Alan Simpson RIP

February 8, 2017 at 6:37 pm (BBC, comedy, poetry, posted by JD, TV, wireless)

One half of the funniest – and most literary – comedy scriptwriting teams Britain has ever known, died today.

Foreword to the 2002 BBC box set of Hancock’s Half Hour, Series One
BBC Worldwide has asked us to contribute an introduction of 600 words to this boxed set of the first radio series of Hancock’s Half Hour. However on discovering that out of the 16 programmes in this series .the BBC have managed to lose six, our Union, the Writers Guild of Great Britain has instructed us to reduce the size of the article pro rata to approximately 400 words. This last sentence amounts to 68 words leaving 332 words to contribute. This latter sentence, amounting to 12 words, now only leaves 320. We could continue like this and not write anything at all but that would be churlish on our part. Thus leaving 290 words. Thus leaving…no let’s stop this silly counting game now.

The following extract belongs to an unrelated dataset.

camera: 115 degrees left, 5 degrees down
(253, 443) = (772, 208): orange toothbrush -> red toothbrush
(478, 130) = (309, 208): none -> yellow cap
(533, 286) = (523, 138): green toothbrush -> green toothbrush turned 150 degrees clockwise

So…if you are reading this it follows that you have bought the box — in which case, well done. Unless of course you have broken open the container and are therefore guilty of a misdemeanour which, if Mr Blair has his way, may result in an on-the-spot fine and a security guard marching you off to the nearest cashpoint.

Assuming you are a law-abiding citizen and are actually the legitimate owner of this set, may we wish you five hours of uninterrupted mirth and hilarity free of sexual references, innuendo, bad taste and all the good things of life that one wasn’t allowed to mention in 1954. A moral sensitivity made all the more remarkable when we were all under the threat of annihilation by a nuclear holocaust. Ironically, what one was then traditionally allowed to employ freely would now be considered racist, sexist and politically incorrect. In those days, sex was trying to make out the contour of a breast through the outside of a thick woollen coat, a recreational drug was half a pint of Mackeson’s milk stout whilst a hard drug was a quick sniff of a Vicks inhaler or a stiff swig from a bottle of Galloway’s cough mixture.

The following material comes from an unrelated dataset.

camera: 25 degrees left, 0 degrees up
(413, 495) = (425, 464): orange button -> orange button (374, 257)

Nevertheless, we hope a new generation will enjoy the fruits of out labours of nearly half a century ago and try not to resist the urge to immediately rush out and order set number two and so keep us in the style to which we would like to become accustomed.

And so it is with great pleasure that we suggest you …

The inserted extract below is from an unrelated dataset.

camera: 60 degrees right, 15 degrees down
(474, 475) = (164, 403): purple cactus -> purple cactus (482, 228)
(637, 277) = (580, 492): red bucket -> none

(At this point Mr Galton and Mr Simpson’s introduction was terminated on instructions from their Union.)


  1. Robert said,

    in a world littered with miserable clowns.

    Few indeed they are!

  2. Mick said,


    I’ve always adored their comedy, especially with far more of Galton and SImpson’s work now out on DVD and Youtube. Check out GALTON AND SIMPSON PLAYHOUSE.

    A lot of their material really wouldn’t pass PC muster. Especially by the 70s, their humour also had the girls and the dirty old men. But the dirty old men used to lose. (Though it’s truly barmy Til death Do Us Part, written by their friend Johnny Speight, was finally banned by the BBC in the 90s for offending the snowflakes. That show was as anti-racist as it got – though its far more potent brother series Curry And Chips was pulled after just six episodes because even the public of 1970 didn’t sit too well with it. But it is still very funny, even for a die hard racistfascistsexistxenophobe, as I supposedly am.)

    But back on topic, this guy really was a writer, along with his partner. At their peak, Galton and Simpson mixed slapstick, pathos, logos, irony, drama, deep insight, character and truly situation-based comedy. And flawlessly. Paul Merton proved such scripts still stood scrutiny 30 years on, and 20 years further today.